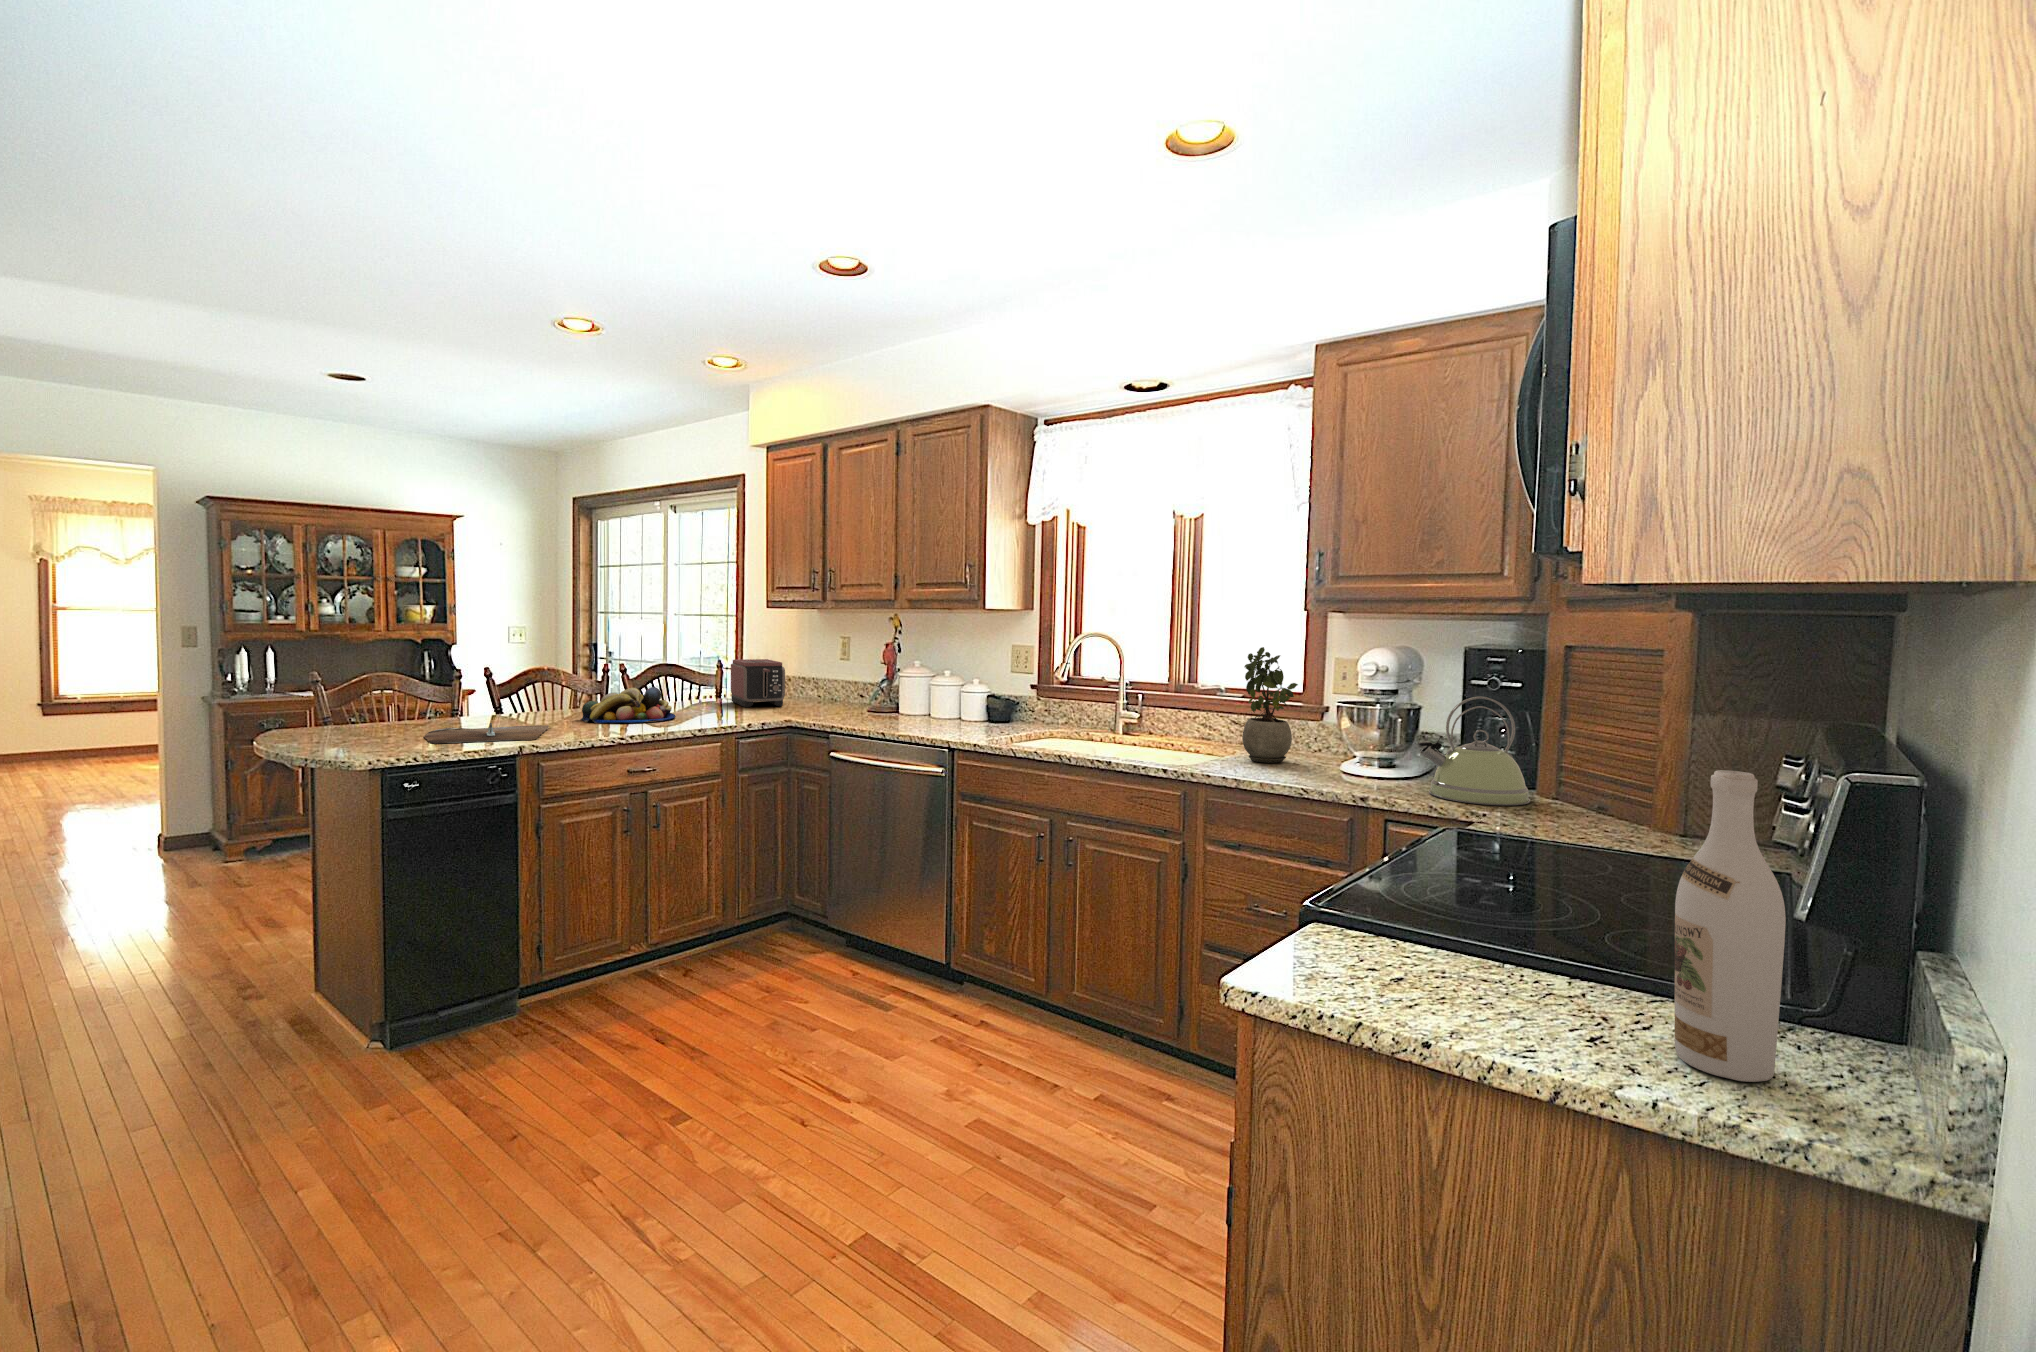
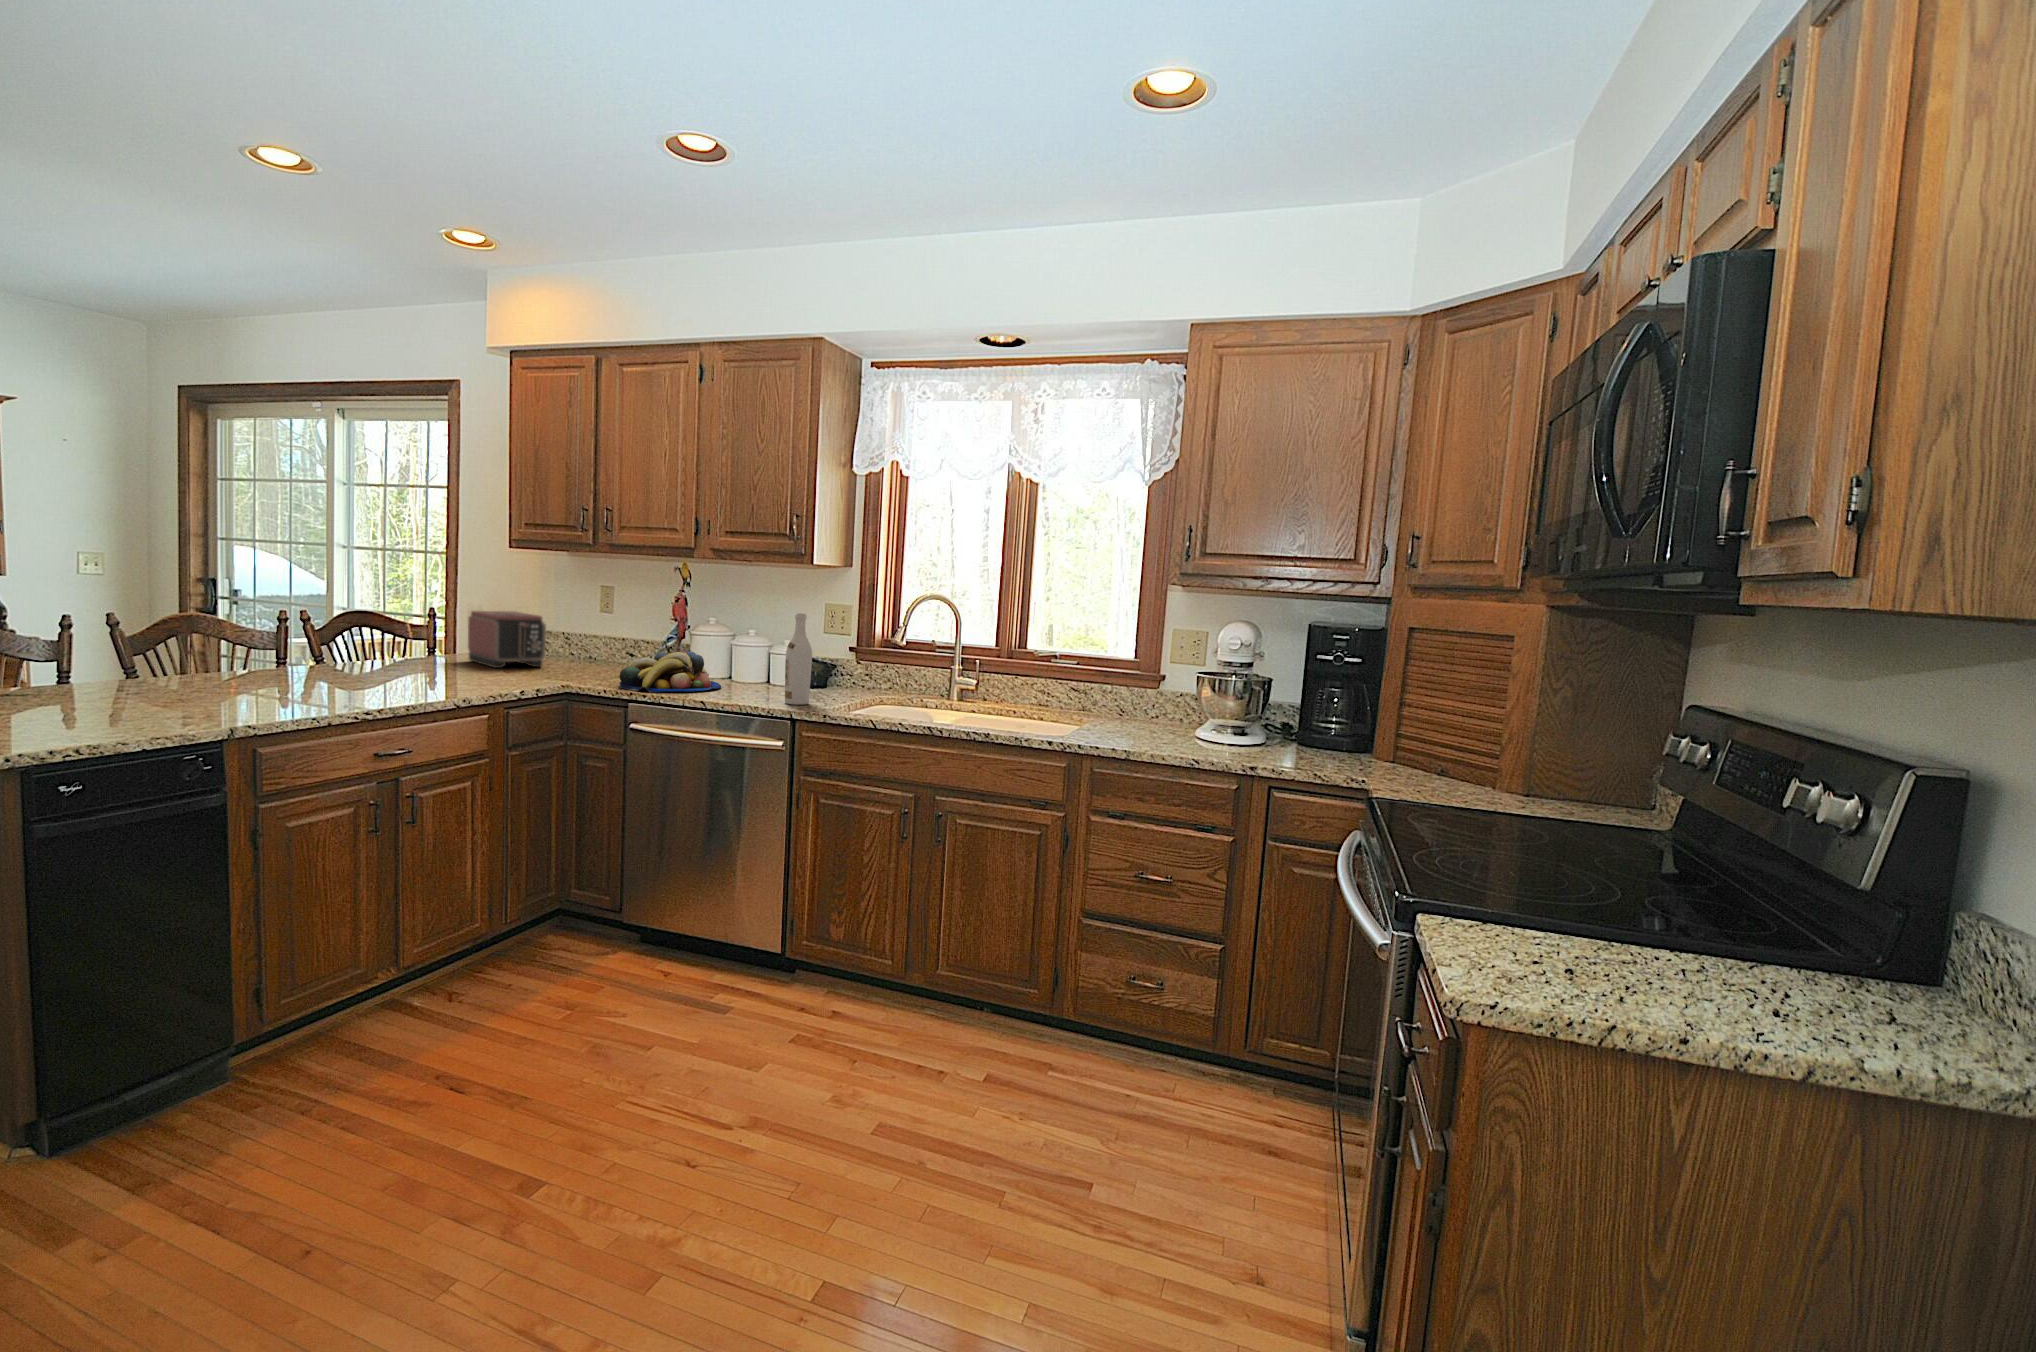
potted plant: present [1242,647,1298,763] -> none [1100,618,1164,729]
fruit bowl: present [581,687,676,723] -> present [619,651,721,692]
kettle: present [1418,697,1530,806] -> none [1289,670,1377,768]
cutting board: present [424,723,549,744] -> none [47,692,251,724]
wine bottle: present [1675,770,1786,1082] -> present [785,613,812,705]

→ **Work to be completed**
Copy exactly the line that contains "kettle: present [1418,697,1530,806]" and every line after it through the end of the entries, with nothing added.

→ **Exercise answer**
kettle: present [1418,697,1530,806] -> none [1289,670,1377,768]
cutting board: present [424,723,549,744] -> none [47,692,251,724]
wine bottle: present [1675,770,1786,1082] -> present [785,613,812,705]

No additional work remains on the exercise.